Now with the expansion into out-patient services he said they are branching beyond the men’s and women’s houses they are presently operating.
“We’ll be working with teens,” Troutt said. “With the ‘Worth the Wait’ and drug prevention programs.”
All the programs are “Christ centered,” he said.
The programs start with prayer, the days end with prayer and all forms of addiction are attacked.
“I’m not saying I’m perfect or nothing like that,” says Ian Kimes. “I still drink coffee and smoke cigarettes.”
Kimes said he has been drug free for about 4 months, thanks to the grace of God.
But he is working on the smoking. His brother Patrick is also working with Trout, and though he has been drug free less time, he’s beat his brother to being smoke free.
Like Troutt the two men spent much of their lives living in Russell County, and like him they migrated to the worst of illicit drugs.
Both were heroin addicts. Both are clean, and sober, now. The turning point, both said, was giving their lives over to God.
This is the miracle Troutt is looking for.
Ian and his wife Mindy began trying to clean-up when they found out that she was pregnant.
Ian said he is over the drugs, as is his wife and their 4-month-old son is healthy, he added.
Patrick also began to try to change because of his kids, but both said they’d wanted to do it just on their own or with family.
They said their sister pushed them to meet with Troutt and his wife, after Ian did he began the program.
“You know it was like well I guess I was just going through the motions,” Ian said describing his start in the program.
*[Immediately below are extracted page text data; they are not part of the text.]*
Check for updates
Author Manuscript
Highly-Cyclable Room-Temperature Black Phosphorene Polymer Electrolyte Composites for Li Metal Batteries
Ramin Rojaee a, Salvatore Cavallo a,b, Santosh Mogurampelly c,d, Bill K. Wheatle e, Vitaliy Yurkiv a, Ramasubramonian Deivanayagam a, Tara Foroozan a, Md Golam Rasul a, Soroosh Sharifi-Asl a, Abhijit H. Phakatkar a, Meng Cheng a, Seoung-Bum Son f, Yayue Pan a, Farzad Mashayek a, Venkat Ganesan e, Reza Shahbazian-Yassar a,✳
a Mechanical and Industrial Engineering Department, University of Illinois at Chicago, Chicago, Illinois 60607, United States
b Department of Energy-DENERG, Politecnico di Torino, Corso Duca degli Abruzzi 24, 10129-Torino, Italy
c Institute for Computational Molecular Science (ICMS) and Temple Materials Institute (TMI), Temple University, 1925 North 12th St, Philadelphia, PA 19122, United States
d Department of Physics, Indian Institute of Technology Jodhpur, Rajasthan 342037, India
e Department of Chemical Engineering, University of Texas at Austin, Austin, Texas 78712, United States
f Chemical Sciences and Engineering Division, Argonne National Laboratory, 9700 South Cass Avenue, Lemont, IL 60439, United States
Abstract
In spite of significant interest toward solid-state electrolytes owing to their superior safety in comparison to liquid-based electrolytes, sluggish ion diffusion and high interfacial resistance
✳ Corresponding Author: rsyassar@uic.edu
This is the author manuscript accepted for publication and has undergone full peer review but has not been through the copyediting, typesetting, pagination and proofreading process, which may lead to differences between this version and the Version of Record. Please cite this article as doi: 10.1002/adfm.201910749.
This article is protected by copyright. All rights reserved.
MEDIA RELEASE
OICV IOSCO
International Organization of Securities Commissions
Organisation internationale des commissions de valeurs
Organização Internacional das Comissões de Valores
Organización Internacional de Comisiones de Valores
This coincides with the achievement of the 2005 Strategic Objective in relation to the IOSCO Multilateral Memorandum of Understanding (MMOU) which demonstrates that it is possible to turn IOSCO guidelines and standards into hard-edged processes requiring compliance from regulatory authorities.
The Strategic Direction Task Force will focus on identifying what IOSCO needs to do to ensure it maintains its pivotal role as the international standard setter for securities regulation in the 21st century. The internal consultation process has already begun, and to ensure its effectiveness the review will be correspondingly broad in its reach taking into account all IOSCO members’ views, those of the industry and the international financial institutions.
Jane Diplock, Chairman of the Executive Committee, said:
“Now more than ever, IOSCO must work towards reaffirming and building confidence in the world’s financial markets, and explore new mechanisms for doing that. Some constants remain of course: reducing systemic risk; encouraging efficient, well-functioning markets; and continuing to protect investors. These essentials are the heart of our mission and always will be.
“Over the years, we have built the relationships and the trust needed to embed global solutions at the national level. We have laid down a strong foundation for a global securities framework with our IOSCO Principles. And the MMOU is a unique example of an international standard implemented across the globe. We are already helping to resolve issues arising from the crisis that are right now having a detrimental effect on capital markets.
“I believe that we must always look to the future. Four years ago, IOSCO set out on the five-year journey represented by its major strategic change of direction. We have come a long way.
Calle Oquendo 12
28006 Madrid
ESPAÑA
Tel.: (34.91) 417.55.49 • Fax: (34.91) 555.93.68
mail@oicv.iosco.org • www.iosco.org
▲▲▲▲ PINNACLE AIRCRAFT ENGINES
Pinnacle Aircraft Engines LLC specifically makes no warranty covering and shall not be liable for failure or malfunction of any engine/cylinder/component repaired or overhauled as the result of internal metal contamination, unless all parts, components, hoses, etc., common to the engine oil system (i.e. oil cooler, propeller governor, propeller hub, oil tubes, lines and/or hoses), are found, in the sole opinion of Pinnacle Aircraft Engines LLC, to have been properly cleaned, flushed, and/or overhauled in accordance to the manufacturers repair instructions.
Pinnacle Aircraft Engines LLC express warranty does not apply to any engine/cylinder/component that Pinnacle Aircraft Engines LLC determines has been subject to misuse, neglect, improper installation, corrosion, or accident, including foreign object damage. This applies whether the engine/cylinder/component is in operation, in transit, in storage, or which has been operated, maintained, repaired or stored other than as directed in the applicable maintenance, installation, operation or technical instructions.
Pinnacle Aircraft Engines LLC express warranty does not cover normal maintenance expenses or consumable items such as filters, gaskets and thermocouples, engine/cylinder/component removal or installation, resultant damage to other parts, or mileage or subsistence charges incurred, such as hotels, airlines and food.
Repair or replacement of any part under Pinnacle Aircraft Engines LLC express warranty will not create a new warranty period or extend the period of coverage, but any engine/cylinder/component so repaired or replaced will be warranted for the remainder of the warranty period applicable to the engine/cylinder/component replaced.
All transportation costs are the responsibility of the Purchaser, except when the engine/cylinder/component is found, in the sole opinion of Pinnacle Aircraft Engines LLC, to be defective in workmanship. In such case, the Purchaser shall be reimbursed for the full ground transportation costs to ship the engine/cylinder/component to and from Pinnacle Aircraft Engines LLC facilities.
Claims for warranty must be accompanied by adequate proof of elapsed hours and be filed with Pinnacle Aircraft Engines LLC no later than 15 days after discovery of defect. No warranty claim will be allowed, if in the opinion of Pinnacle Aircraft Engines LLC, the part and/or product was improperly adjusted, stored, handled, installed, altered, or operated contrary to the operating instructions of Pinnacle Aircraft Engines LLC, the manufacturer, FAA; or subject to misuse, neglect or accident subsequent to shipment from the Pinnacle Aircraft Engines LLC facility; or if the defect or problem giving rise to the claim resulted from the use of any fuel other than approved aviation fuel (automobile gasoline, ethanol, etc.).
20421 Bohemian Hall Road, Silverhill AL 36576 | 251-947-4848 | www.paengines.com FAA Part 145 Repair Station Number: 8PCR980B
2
After he was saved though he said everything was different, and now he tries to help others find what he has.
“I hand out tracts and stuff,” Ian said. “If God can do this for me he can do it for anyone.”
Beyond escaping the drugs and alcohol Patrick says the program has given him back the man he once was and more.
“I’m totally clean,” he said. “I’ve already gotten a job. — It has been four years since I worked.”
Patrick said he went from a man with two businesses to a user and dealer, to an addict who dealt drugs.
“First I was a better dealer than I was an addict,” he said. “Then I was a better addict than I was a dealer.”
In five years he said he went from an occasional drug user, to a man with a prescription for Oxycotton to a man who could, “take anything break it down and put it in my arm.”
These are but two of the about 100 people in Kentucky that the 2nd Chance Outreach in-patient program has reached Troutt said.
Now they hope to expand that reach with their nightly meetings for adults and teens in their soon to be completed center in Russell Springs.
Troutt said they do it all, through donation funding, and that no one takes a salary from the program.
“We’re all volunteer,” he said. “I keep saying I’ll start taking a salary but I keep putting everything back into the ministry.”